Il Manifesto – Alias, 25 ottobre 2008.

“Ho scelto il titolo Attesa di Dio perché era caro a Simone; ella vi scorgeva la vigilanza del servo che attende ansioso il ritorno del padrone” : così, con chiaro riferimento alla parabola evangelica, il domenicano Joseph-Marie Perrin introduceva la raccolta di scritti della Weil da lui pubblicata per la prima volta nel 1950. Dopo alcune precedenti edizioni italiane, approssimandosi il centenario della nascita della scrittrice francese, vede oggi la luce questa Attesa di Dio, a cura di Maria Concetta Sala, con un saggio di Giancarlo Gaeta (Biblioteca Adelphi), ampio volume con una ricca serie di appendici e di note.

Esso contiene innanzitutto sei lettere, dei primi mesi del 1942, indirizzate a padre Perrin, il religioso di Marsiglia con cui Simone fu in amichevole contatto, in cui spiega le ragioni che le impediscono di entrare nella Chiesa cattolica.

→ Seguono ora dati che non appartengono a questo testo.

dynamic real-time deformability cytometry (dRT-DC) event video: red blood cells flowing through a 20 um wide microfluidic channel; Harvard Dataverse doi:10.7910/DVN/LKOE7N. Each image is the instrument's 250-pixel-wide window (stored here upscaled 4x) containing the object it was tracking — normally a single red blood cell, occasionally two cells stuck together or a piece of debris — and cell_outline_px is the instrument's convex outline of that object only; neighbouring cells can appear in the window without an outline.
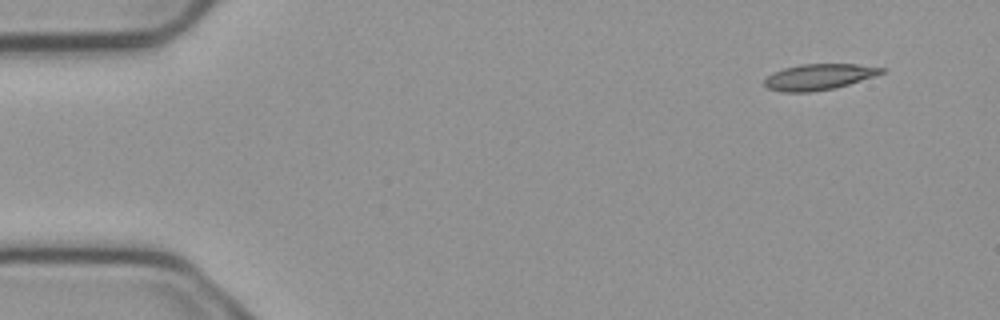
{"species": "common noctule bat (a hibernating species)", "species_latin": "Nyctalus noctula", "temperature_condition": "cold", "stored_images_in_passage": 4, "camera_frame_rate_fps": 3000, "um_per_image_px": 0.085, "animal": {"sex": "male", "body_mass_g": 23.1, "forearm_length_mm": 52.7}, "frame": {"image": 1, "passage_image": 1, "time_ms": 0.0, "image_size_px": [1000, 320], "cell_outline_px": [[888, 68], [884, 72], [848, 84], [832, 88], [808, 92], [784, 92], [768, 88], [764, 84], [764, 80], [768, 76], [784, 68], [800, 64], [856, 64]], "centroid_in_image_um": [69.6, 6.52], "position_along_channel_um": 15.4, "area_um2": 17.34}}
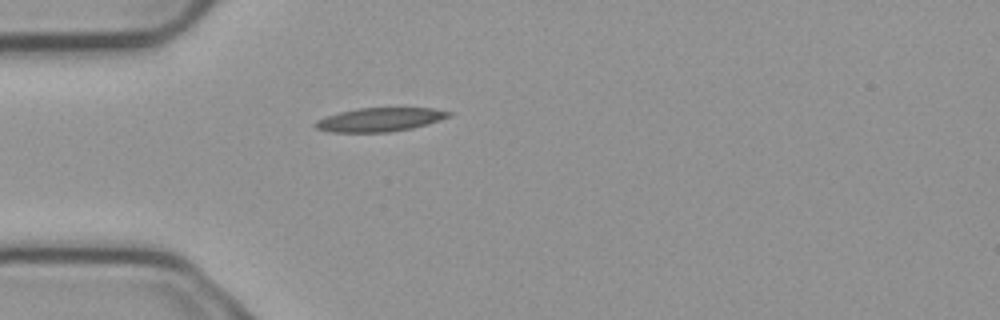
{"frame": {"image": 2, "passage_image": 4, "time_ms": 1.0, "image_size_px": [1000, 320], "cell_outline_px": [[452, 116], [428, 124], [412, 128], [388, 132], [332, 132], [316, 128], [312, 124], [316, 120], [324, 116], [356, 108], [432, 108], [452, 112]], "centroid_in_image_um": [32.27, 10.16], "position_along_channel_um": 52.7, "area_um2": 18.55}}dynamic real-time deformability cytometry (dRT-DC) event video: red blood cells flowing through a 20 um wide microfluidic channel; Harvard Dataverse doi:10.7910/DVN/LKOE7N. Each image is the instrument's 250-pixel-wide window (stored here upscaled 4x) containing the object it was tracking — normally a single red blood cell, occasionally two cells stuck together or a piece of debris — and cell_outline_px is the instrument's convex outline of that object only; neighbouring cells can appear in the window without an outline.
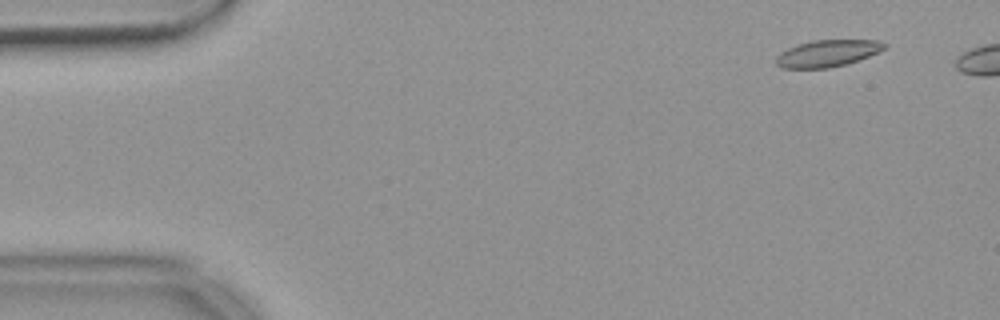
{"species": "common noctule bat (a hibernating species)", "species_latin": "Nyctalus noctula", "temperature_condition": "warm", "stored_images_in_passage": 16, "camera_frame_rate_fps": 3000, "um_per_image_px": 0.085, "animal": {"sex": "female", "body_mass_g": 18.4}, "frame": {"image": 1, "passage_image": 5, "time_ms": 1.333, "image_size_px": [1000, 320], "cell_outline_px": [[888, 44], [880, 52], [848, 64], [828, 68], [784, 68], [776, 64], [776, 56], [780, 52], [796, 44], [812, 40], [880, 40]], "centroid_in_image_um": [70.35, 4.53], "position_along_channel_um": 14.6, "area_um2": 17.11}}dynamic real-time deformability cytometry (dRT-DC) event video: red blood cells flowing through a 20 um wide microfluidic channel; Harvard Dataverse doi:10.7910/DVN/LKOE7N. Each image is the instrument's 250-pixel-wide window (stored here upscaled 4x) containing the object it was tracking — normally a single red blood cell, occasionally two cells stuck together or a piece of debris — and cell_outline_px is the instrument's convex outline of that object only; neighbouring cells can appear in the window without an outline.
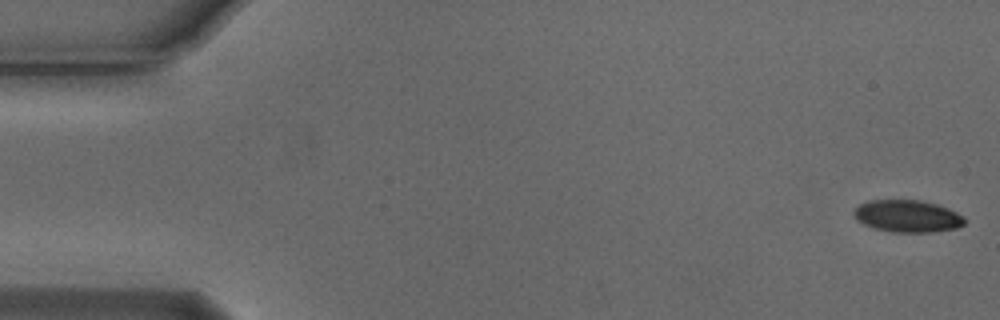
{"species": "Egyptian fruit bat (a non-hibernating species)", "species_latin": "Rousettus aegyptiacus", "temperature_condition": "cold", "stored_images_in_passage": 4, "camera_frame_rate_fps": 3000, "um_per_image_px": 0.085, "animal": {"sex": "male"}, "frame": {"image": 1, "passage_image": 1, "time_ms": 0.0, "image_size_px": [1000, 320], "cell_outline_px": [[964, 224], [956, 228], [932, 232], [892, 232], [876, 228], [864, 224], [856, 220], [852, 212], [860, 204], [868, 200], [920, 200], [936, 204], [948, 208], [964, 216]], "centroid_in_image_um": [77.12, 18.36], "position_along_channel_um": 7.9, "area_um2": 20.69}}
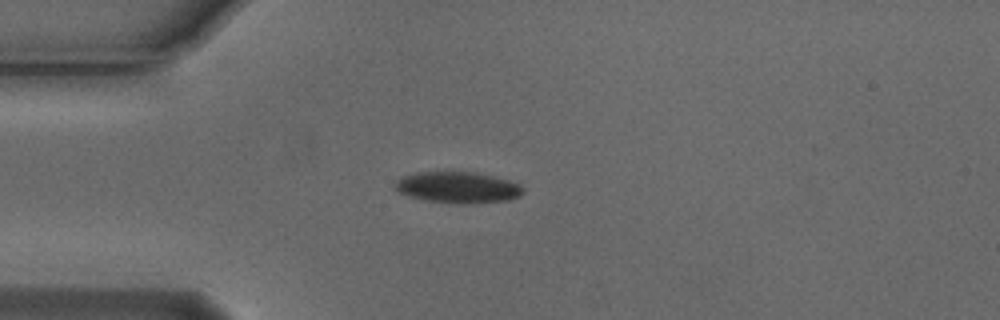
{"frame": {"image": 2, "passage_image": 4, "time_ms": 1.0, "image_size_px": [1000, 320], "cell_outline_px": [[524, 192], [520, 196], [508, 200], [472, 204], [460, 204], [424, 200], [408, 196], [400, 192], [396, 188], [396, 180], [404, 176], [416, 172], [476, 172], [508, 180], [520, 184], [524, 188]], "centroid_in_image_um": [38.95, 15.94], "position_along_channel_um": 46.0, "area_um2": 23.35}}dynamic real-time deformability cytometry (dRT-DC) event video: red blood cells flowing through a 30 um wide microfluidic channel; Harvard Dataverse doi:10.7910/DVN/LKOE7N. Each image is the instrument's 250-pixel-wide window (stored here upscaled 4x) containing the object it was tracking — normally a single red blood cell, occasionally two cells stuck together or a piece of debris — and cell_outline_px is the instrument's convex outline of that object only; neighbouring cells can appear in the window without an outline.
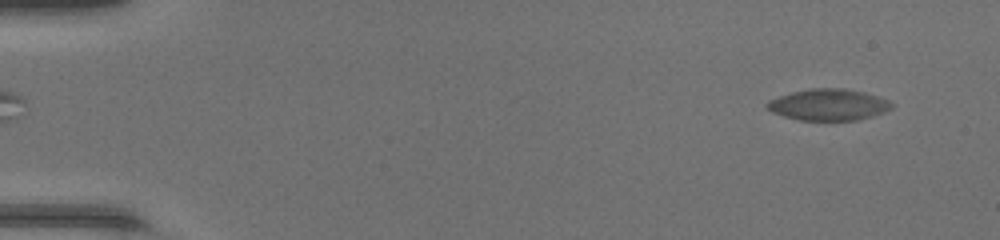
{"species": "common noctule bat (a hibernating species)", "species_latin": "Nyctalus noctula", "temperature_condition": "warm", "stored_images_in_passage": 5, "camera_frame_rate_fps": 3000, "um_per_image_px": 0.085, "animal": {"sex": "female", "body_mass_g": 17.0, "forearm_length_mm": 48.0}, "frame": {"image": 1, "passage_image": 3, "time_ms": 0.667, "image_size_px": [1000, 240], "cell_outline_px": [[892, 108], [884, 112], [872, 116], [856, 120], [800, 120], [784, 116], [772, 112], [764, 104], [768, 100], [792, 92], [812, 88], [844, 88], [864, 92], [888, 100], [892, 104]], "centroid_in_image_um": [70.41, 8.9], "position_along_channel_um": 14.6, "area_um2": 22.66}}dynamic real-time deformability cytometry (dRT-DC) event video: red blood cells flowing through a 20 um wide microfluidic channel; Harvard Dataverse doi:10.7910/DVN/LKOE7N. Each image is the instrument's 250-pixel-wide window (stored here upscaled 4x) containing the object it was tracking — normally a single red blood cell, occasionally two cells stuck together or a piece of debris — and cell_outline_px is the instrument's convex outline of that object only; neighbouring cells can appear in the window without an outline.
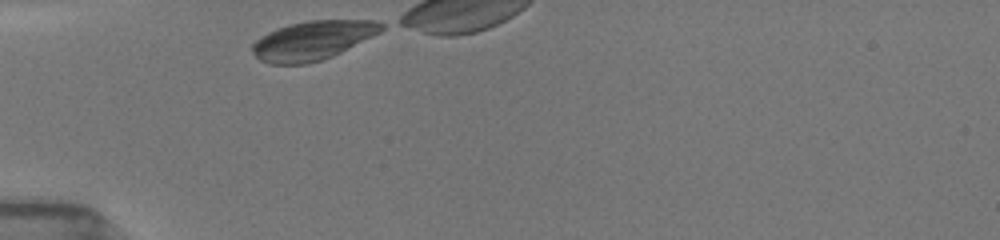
{"species": "common noctule bat (a hibernating species)", "species_latin": "Nyctalus noctula", "temperature_condition": "room temperature", "stored_images_in_passage": 29, "camera_frame_rate_fps": 3000, "um_per_image_px": 0.085, "animal": {"sex": "female", "body_mass_g": 19.5, "forearm_length_mm": 54.1}, "frame": {"image": 1, "passage_image": 1, "time_ms": 0.0, "image_size_px": [1000, 240], "cell_outline_px": [[384, 28], [380, 32], [332, 56], [308, 64], [272, 64], [260, 60], [252, 52], [252, 44], [260, 36], [276, 28], [288, 24], [308, 20], [376, 20], [384, 24]], "centroid_in_image_um": [26.55, 3.42], "position_along_channel_um": 58.4, "area_um2": 29.25}}
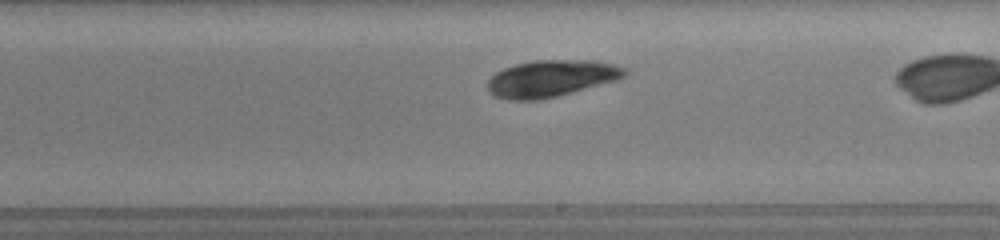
{"frame": {"image": 2, "passage_image": 18, "time_ms": 5.0, "image_size_px": [1000, 240], "cell_outline_px": [[628, 72], [624, 76], [616, 80], [572, 92], [540, 100], [508, 100], [492, 96], [488, 92], [488, 80], [496, 72], [504, 68], [516, 64], [536, 60], [596, 60], [616, 64], [624, 68]], "centroid_in_image_um": [46.83, 6.67], "position_along_channel_um": 242.2, "area_um2": 29.42}}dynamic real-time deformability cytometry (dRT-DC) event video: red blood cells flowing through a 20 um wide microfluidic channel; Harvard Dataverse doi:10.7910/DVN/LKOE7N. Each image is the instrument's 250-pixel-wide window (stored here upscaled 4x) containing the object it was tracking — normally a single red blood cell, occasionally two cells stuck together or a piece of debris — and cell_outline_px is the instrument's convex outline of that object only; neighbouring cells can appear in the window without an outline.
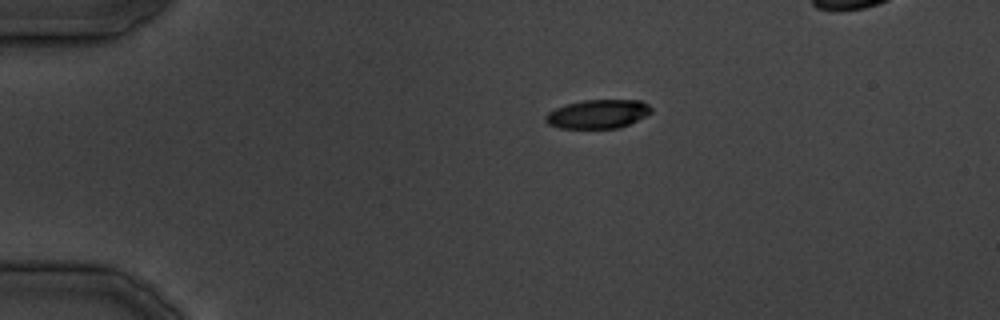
{"species": "common noctule bat (a hibernating species)", "species_latin": "Nyctalus noctula", "temperature_condition": "cold", "stored_images_in_passage": 20, "camera_frame_rate_fps": 3000, "um_per_image_px": 0.085, "animal": {"sex": "male", "body_mass_g": 19.5, "forearm_length_mm": 54.6}, "frame": {"image": 1, "passage_image": 1, "time_ms": 0.0, "image_size_px": [1000, 320], "cell_outline_px": [[652, 112], [620, 128], [560, 128], [548, 124], [544, 120], [544, 116], [548, 112], [556, 108], [568, 104], [584, 100], [640, 100], [648, 104], [652, 108]], "centroid_in_image_um": [50.81, 9.69], "position_along_channel_um": 34.2, "area_um2": 17.63}}
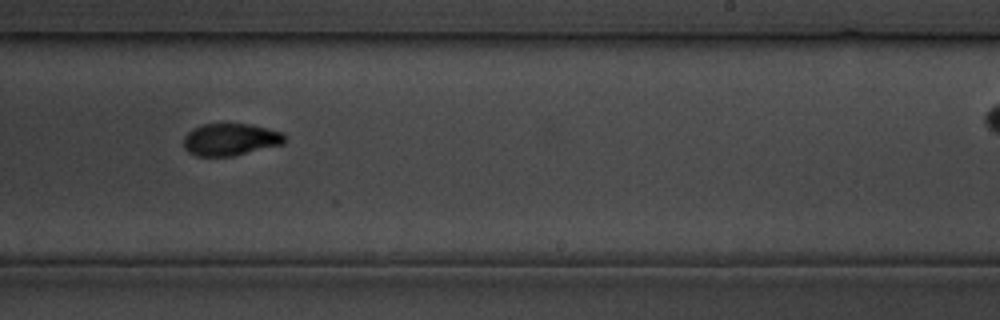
{"frame": {"image": 2, "passage_image": 17, "time_ms": 19.333, "image_size_px": [1000, 320], "cell_outline_px": [[284, 144], [232, 156], [196, 156], [188, 152], [184, 148], [184, 136], [192, 128], [204, 124], [252, 124], [284, 132]], "centroid_in_image_um": [19.58, 11.85], "position_along_channel_um": 269.4, "area_um2": 19.02}}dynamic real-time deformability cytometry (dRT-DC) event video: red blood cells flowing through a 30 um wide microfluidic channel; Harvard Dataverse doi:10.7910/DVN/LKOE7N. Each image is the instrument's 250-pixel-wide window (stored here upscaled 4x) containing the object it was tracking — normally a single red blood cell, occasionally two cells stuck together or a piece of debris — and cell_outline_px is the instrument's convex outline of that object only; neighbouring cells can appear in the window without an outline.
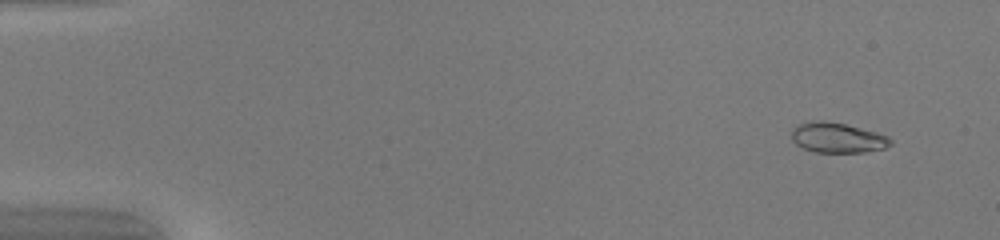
{"species": "common noctule bat (a hibernating species)", "species_latin": "Nyctalus noctula", "temperature_condition": "warm", "stored_images_in_passage": 50, "camera_frame_rate_fps": 3000, "um_per_image_px": 0.085, "animal": {"sex": "female", "body_mass_g": 20.0, "forearm_length_mm": 54.0}, "frame": {"image": 1, "passage_image": 4, "time_ms": 1.0, "image_size_px": [1000, 240], "cell_outline_px": [[892, 144], [884, 148], [864, 152], [816, 152], [804, 148], [796, 144], [792, 140], [792, 128], [796, 124], [808, 120], [824, 120], [844, 124], [876, 132], [888, 136], [892, 140]], "centroid_in_image_um": [71.15, 11.69], "position_along_channel_um": 13.9, "area_um2": 17.46}}
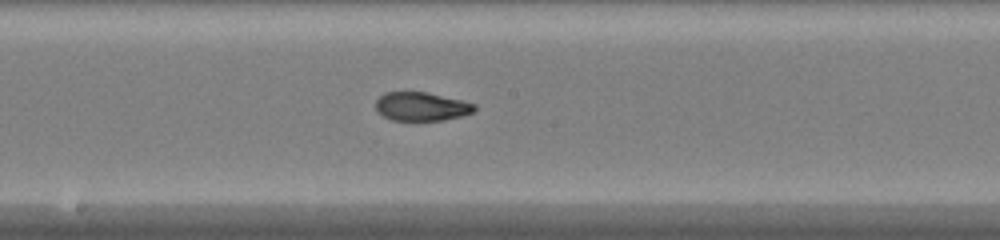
{"frame": {"image": 2, "passage_image": 28, "time_ms": 9.0, "image_size_px": [1000, 240], "cell_outline_px": [[476, 108], [472, 112], [464, 116], [444, 120], [392, 120], [384, 116], [376, 108], [376, 100], [384, 92], [428, 92], [476, 104]], "centroid_in_image_um": [35.84, 9.05], "position_along_channel_um": 212.4, "area_um2": 16.42}}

Vi sono poi sei saggi, più o meno coevi, essenzialmente dedicati al tema dell’amore di Dio, tra i quali almeno due, Forme dell’amore implicito di Dio e L’amore di Dio e la sventura, sono tra le cose più belle e significative della Weil. Non a torto perciò Cristina Campo, nella Introduzione (firmata con lo pseudonimo di Benedetto P. d’Angelo) a una precedente edizione, definiva questo libro “un libro immenso. Un grande classico cristiano, o, più esattamente forse, un grande classico precristiano”.